Both of these versions can poop and bark.
During the early stages of an application’s life, a lot of activity consists of getting data into the database. Reporting isn’t a big concern because there isn’t a lot of data to report on and a few tricks can be used to make the database keep up with demands. Sooner or later, though, demand will outstrip supply and there will be problems. Someone might notice that long running reports aren’t as accurate as they should be. Numbers are close enough, but they aren’t adding up completely.

Even when you’re using RCSI, versions aren’t held for the duration of a transaction. The different isolation levels correspond to different phenomenon and those phenomenon, under a strict two-phase locking model, correspond to how long locks are held. When using one of the two MVCC implementations (RSCI or snapshots), the isolation levels and their phenomenon correspond to how long versions are kept around.

Using RCSI, or even READ COMMITTED, locks/versions are only held for a single statement. If a query has to read a table multiple times for a report, there’s a chance that there can be minor (or even major) changes to the underlying data during a single transaction. That’s right, even transactions can’t save you and your precious versions.

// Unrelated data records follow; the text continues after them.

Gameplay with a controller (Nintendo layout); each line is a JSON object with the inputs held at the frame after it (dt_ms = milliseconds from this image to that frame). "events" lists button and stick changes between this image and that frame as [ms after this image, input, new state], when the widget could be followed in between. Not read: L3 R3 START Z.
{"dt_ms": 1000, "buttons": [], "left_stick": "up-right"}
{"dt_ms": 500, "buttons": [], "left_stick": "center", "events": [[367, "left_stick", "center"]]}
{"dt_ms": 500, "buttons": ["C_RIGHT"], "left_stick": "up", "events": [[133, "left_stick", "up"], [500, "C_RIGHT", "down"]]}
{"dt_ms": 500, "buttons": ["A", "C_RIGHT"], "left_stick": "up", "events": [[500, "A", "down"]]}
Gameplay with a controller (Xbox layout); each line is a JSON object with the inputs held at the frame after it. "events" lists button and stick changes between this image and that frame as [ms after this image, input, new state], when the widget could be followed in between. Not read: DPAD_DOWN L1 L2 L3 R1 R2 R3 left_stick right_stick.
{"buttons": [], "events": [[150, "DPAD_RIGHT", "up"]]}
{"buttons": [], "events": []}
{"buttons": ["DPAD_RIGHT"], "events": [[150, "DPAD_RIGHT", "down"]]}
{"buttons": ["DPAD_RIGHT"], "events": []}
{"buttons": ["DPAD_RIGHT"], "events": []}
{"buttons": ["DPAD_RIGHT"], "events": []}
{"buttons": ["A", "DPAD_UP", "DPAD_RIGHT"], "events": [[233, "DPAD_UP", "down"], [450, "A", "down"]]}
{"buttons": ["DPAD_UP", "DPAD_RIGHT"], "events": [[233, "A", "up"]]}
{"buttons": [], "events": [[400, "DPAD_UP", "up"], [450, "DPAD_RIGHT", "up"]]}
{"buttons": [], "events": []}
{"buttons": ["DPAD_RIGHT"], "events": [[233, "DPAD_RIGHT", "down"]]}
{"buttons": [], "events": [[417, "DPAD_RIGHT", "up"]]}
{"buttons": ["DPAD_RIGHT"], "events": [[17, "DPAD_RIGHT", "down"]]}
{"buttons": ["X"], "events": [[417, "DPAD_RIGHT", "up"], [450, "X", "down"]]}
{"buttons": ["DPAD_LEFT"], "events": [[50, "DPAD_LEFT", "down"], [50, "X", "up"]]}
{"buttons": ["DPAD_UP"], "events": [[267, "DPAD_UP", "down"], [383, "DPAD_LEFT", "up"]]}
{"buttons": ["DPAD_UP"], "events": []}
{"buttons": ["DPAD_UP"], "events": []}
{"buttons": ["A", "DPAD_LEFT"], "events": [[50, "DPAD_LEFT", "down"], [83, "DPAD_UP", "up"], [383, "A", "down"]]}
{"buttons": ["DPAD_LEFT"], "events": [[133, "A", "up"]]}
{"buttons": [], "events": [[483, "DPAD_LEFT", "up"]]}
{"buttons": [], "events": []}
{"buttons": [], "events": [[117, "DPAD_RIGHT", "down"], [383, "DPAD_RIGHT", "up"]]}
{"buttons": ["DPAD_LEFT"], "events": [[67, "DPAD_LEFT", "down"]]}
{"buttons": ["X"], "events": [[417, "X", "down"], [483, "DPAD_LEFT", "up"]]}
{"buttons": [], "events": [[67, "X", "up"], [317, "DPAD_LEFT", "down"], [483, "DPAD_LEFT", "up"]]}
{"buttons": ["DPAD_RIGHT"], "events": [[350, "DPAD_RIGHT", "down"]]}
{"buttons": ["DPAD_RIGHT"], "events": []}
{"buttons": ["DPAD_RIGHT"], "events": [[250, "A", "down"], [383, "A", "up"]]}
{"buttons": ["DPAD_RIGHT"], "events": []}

SNAPSHOT isolation makes it possible to create versions for the duration of a transaction – every time a query reads a row, it’s going to get the same copy of that row, no matter if it reads it after 5 seconds, 5 minutes, or 5 hours. There could be multiple updates going on in the background but the report will still see the same version of the row.
Getting Rid of Deadlocks in Practice

There are manual ways to accomplish eliminate deadlocks, but they require significant effort to design and implement. In many cases deadlocks can be eliminated by implementing either READ COMMITTED SNAPSHOT ISOLATION or SNAPSHOT isolation. Making the choice early in an application’s development, preferably during architectural decisions, can make this change easy, painless, and can be designed into the application from the start, making deadlocks a thing of the past.